Pakistan ‘s Dr Sania to run for WHO’s highest post

Dr Sania Nishtar may become the first Pakistani to head the United Nations’ public health arm as World Health Organisation (WHO) prepares to elect its global chief in the ongoing month amidst tough competition between three candidates for the esteemed position.

A noted cardiologist, health activist and entrepreneur, former health minister Dr Sania is regarded as one of the potential favourites for the coveted slot of the WHO Secretary-General. Other probable choices include Tedros Adhanom Ghebreyesus from Ethiopia and Dr David Nabarro from UK.

Noted social activist Kanwar Dilshad says Sania’s rise to the WHO’s top position would be a landmark achievement for Pakistan. Yet this may not be an easy stride. She said, “It would be nothing less than a milestone. However, the challenges are gigantic. There’s a lot of negative publicity the WHO has received in last few years for its actions.”

Lately, the WHO has remained under strong criticism from the rights activists, independent observers and media for taking coercive measures to harm the multibillion dollar global tobacco industry instead of preventing the hazardous effects of smoking.

In this connection, the role of WHO’s Framework Convention on Tobacco Control (FCTC) is marked with controversies.

A recent article published in The Huffington Post cites a research study by renowned health journal The Lancet, in March this year, which suggested that global smoking rates decreased by just 2.5 per cent in over a decade, despite a nearly $18 million budget of the Framework Convention on Tobacco Control (FCTC) and massive spending by national governments.

“The researchers were unable to account for how well enforced the policies were,” said the researchers at the University of Waterloo, Canada, who carried out the research. “Although progress in combatting the global tobacco epidemic has been substantial, this progress has fallen short of the pace of global tobacco control action called for by the treaty.”

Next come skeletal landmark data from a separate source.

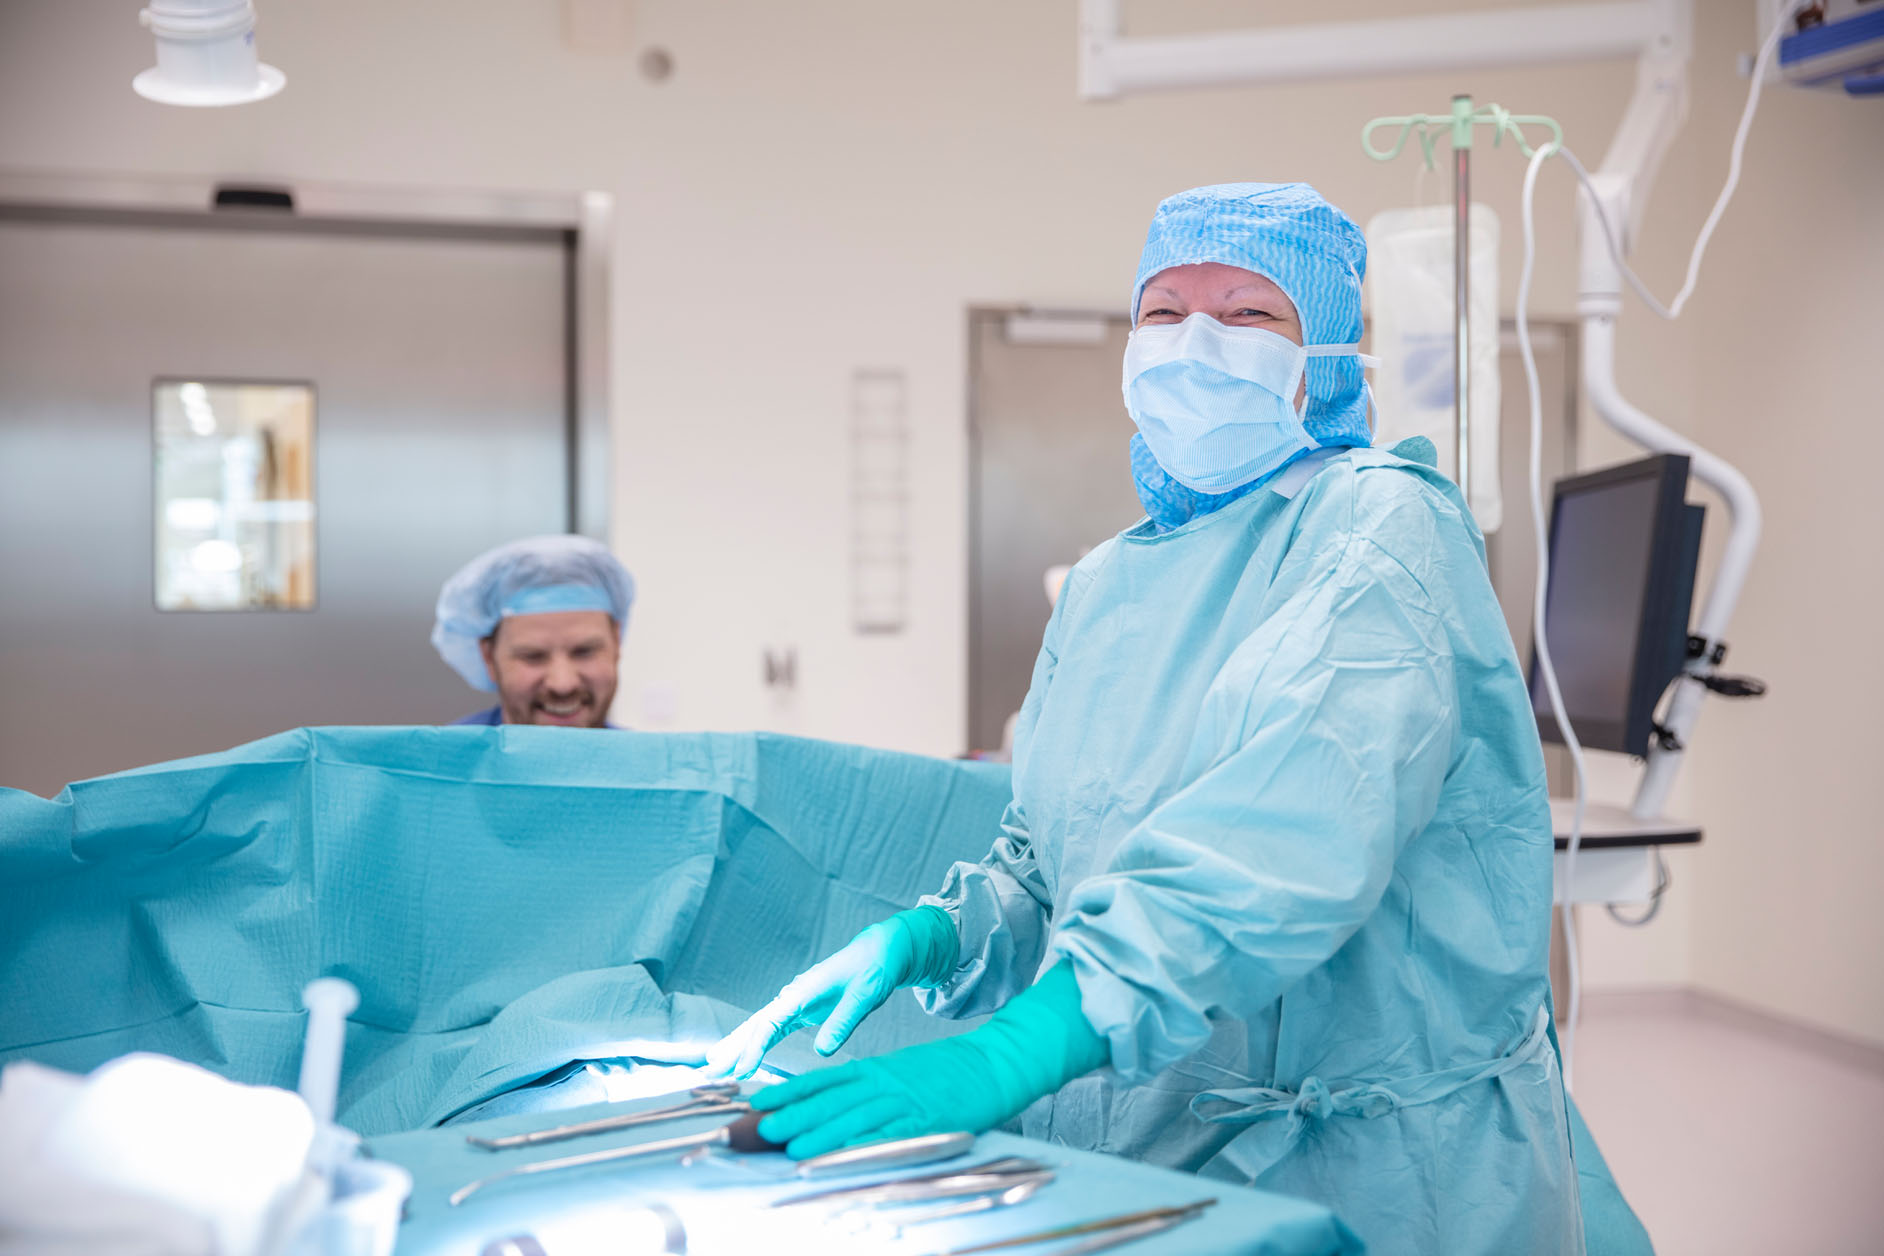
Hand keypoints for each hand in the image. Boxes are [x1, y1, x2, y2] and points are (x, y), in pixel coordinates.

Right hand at [702, 908, 955, 1079]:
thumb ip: (843, 1022)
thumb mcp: (865, 996)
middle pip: (755, 1024)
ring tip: (713, 1066)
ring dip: (736, 1045)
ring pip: (758, 1026)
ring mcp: (794, 1002)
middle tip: (709, 1071)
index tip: (741, 1070)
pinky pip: (771, 1029)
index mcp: (804, 991)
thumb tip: (822, 1051)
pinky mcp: (800, 1010)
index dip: (754, 1047)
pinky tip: (742, 1056)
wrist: (879, 951)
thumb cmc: (873, 969)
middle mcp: (793, 995)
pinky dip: (754, 1043)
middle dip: (732, 1048)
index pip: (771, 1023)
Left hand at [750, 1035, 1002, 1158]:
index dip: (788, 1091)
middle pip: (831, 1099)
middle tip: (760, 1128)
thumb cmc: (948, 1070)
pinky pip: (891, 1136)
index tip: (758, 1100)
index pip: (823, 1079)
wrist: (994, 1063)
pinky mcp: (927, 1123)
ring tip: (790, 1148)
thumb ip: (869, 1084)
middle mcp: (884, 1083)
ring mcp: (905, 1102)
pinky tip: (845, 1157)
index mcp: (876, 1069)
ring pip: (855, 1118)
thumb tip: (835, 1101)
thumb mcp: (901, 1069)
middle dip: (793, 1115)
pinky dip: (865, 1147)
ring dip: (821, 1134)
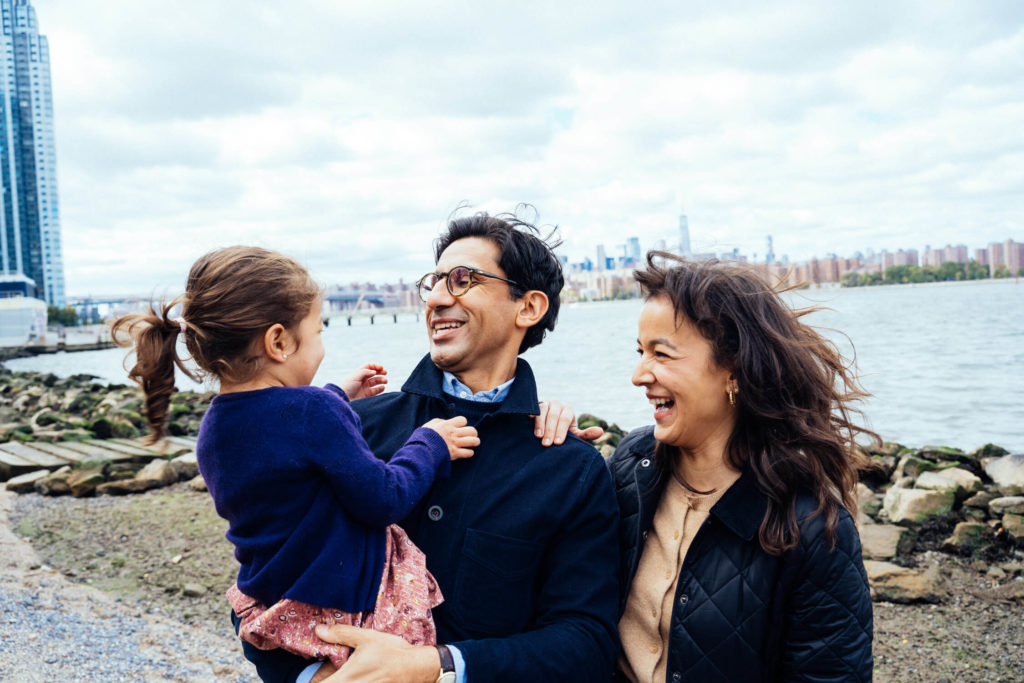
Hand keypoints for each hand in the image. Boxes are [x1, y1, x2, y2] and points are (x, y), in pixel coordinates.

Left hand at [315, 624, 439, 682]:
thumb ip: (342, 635)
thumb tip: (319, 630)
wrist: (416, 667)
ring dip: (338, 681)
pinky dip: (350, 682)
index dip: (313, 681)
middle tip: (326, 674)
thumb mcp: (367, 638)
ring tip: (342, 674)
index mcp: (346, 679)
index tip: (314, 676)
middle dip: (325, 681)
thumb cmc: (392, 652)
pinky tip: (355, 676)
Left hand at [341, 363, 387, 399]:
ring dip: (382, 380)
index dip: (375, 366)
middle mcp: (363, 379)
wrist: (345, 399)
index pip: (369, 366)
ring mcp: (365, 386)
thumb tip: (374, 372)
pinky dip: (380, 388)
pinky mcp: (367, 394)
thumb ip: (365, 372)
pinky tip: (383, 387)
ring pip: (376, 381)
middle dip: (380, 372)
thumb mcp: (355, 376)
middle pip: (374, 373)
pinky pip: (376, 390)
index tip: (381, 367)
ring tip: (385, 381)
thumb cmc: (348, 386)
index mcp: (359, 373)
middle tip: (385, 372)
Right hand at [423, 415, 478, 459]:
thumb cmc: (423, 437)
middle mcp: (453, 433)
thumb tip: (445, 421)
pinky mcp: (455, 453)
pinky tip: (466, 452)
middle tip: (469, 436)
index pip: (463, 420)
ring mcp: (455, 443)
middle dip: (472, 433)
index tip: (459, 428)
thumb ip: (440, 422)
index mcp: (448, 425)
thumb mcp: (430, 425)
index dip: (462, 424)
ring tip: (472, 443)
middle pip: (472, 430)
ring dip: (474, 442)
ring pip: (474, 441)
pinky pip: (469, 453)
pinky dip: (469, 453)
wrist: (420, 449)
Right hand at [532, 399, 603, 445]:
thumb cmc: (562, 432)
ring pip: (542, 410)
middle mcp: (557, 404)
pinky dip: (531, 413)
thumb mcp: (574, 434)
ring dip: (540, 424)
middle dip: (550, 430)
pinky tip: (528, 420)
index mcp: (568, 410)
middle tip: (547, 444)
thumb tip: (601, 431)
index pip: (565, 419)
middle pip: (554, 415)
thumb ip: (586, 434)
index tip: (557, 443)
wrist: (547, 426)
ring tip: (538, 436)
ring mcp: (545, 403)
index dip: (562, 431)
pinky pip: (532, 407)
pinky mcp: (534, 405)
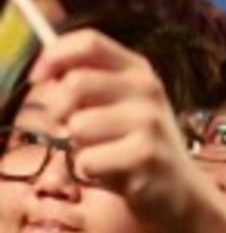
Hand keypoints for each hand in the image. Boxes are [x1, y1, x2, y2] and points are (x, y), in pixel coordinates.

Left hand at [28, 31, 205, 232]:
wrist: (181, 190)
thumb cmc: (138, 145)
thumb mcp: (121, 103)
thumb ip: (90, 81)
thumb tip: (46, 71)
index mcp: (139, 69)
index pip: (90, 42)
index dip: (54, 56)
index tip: (38, 77)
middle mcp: (148, 88)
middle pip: (76, 83)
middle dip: (59, 110)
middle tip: (72, 128)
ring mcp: (149, 121)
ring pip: (77, 125)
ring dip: (79, 146)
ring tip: (104, 152)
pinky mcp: (145, 155)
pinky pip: (87, 160)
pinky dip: (91, 171)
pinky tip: (114, 171)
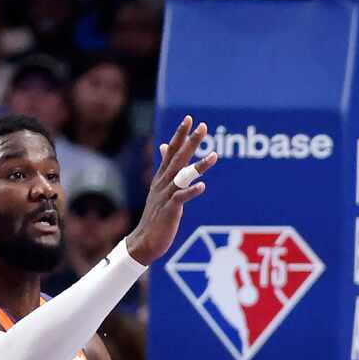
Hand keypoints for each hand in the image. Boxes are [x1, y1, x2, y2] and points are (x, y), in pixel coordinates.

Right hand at [123, 115, 214, 266]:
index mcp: (162, 177)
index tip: (189, 118)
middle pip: (178, 158)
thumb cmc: (155, 215)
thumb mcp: (158, 187)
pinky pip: (181, 199)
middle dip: (190, 142)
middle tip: (203, 126)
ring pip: (183, 176)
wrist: (144, 241)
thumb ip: (164, 167)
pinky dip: (191, 191)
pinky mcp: (170, 210)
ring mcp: (166, 195)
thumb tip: (164, 146)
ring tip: (214, 156)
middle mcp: (163, 182)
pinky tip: (202, 186)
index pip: (171, 151)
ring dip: (199, 166)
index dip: (180, 135)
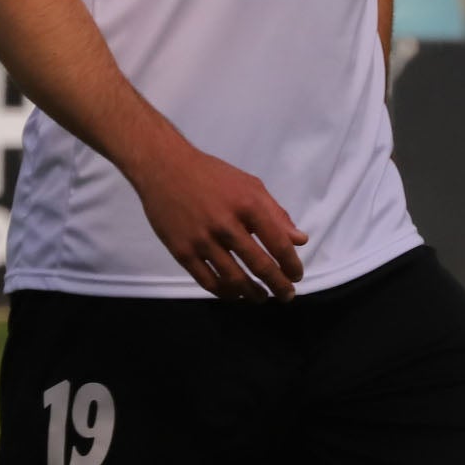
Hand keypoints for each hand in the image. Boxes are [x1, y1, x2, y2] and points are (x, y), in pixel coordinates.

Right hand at [126, 140, 307, 300]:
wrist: (164, 167)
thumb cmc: (212, 175)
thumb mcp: (249, 185)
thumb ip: (276, 213)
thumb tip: (299, 240)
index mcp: (247, 204)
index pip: (278, 243)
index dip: (291, 265)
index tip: (296, 276)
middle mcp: (226, 224)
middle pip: (259, 266)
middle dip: (278, 285)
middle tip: (286, 295)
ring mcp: (202, 240)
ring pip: (234, 280)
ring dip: (253, 294)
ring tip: (261, 297)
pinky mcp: (182, 251)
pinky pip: (207, 281)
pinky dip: (225, 293)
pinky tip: (235, 294)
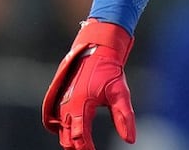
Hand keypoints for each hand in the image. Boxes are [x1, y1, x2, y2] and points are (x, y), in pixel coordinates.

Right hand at [42, 18, 136, 149]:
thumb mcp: (120, 93)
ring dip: (70, 139)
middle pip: (67, 138)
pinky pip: (58, 120)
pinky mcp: (61, 97)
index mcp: (80, 106)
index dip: (87, 148)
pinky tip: (74, 133)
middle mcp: (67, 106)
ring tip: (83, 146)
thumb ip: (124, 117)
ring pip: (62, 130)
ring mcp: (61, 101)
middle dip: (77, 147)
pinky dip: (64, 129)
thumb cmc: (109, 70)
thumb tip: (130, 140)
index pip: (80, 137)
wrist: (97, 48)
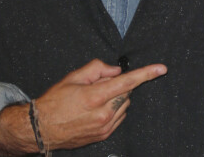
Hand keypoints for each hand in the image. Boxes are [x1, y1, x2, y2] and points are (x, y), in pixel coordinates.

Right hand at [0, 58, 166, 154]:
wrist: (42, 128)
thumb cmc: (56, 101)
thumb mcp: (74, 77)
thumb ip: (98, 68)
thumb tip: (116, 70)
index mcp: (96, 96)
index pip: (127, 82)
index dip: (146, 73)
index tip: (162, 68)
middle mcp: (104, 114)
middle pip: (126, 92)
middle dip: (119, 84)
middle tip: (99, 84)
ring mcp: (105, 127)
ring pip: (124, 104)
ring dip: (117, 97)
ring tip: (94, 98)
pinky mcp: (104, 135)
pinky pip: (119, 116)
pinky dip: (113, 108)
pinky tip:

Moreover, the WHO has also faced strong public backlash for being hostile to e-vaping technology that is considered an apt alternate to smoking with minimised health repercussions.

The Tobacco Harm Reduction Expert Group, which comprises of public health experts from countries like Greece, Italy, UK and India, has cautioned the WHO that its controversial policy to oppose alternative technologies like e-cigarettes is harming public health.

Apart from the tobacco industry, the public health agency’s failures in achieving key public health targets have proved to be disastrous.

Today, Pakistan is among the countries where polio virus and malaria continue to pose serious challenges. In the particular context of Pakistan, polio virus exists in less developed peripheral areas, especially the north-western tribal region, where polio cases keep surfacing despite running anti-polio vaccination campaigns by WHO and government authorities.

Additionally, owing to controversies attached to Osama Bin Laden episode, polio vaccination campaign in Pakistan’s tribal areas and other parts of the country faces serious security challenges, which often hinders the administration of polio drops to children in these areas as polio vaccination teams have repeatedly come under attack.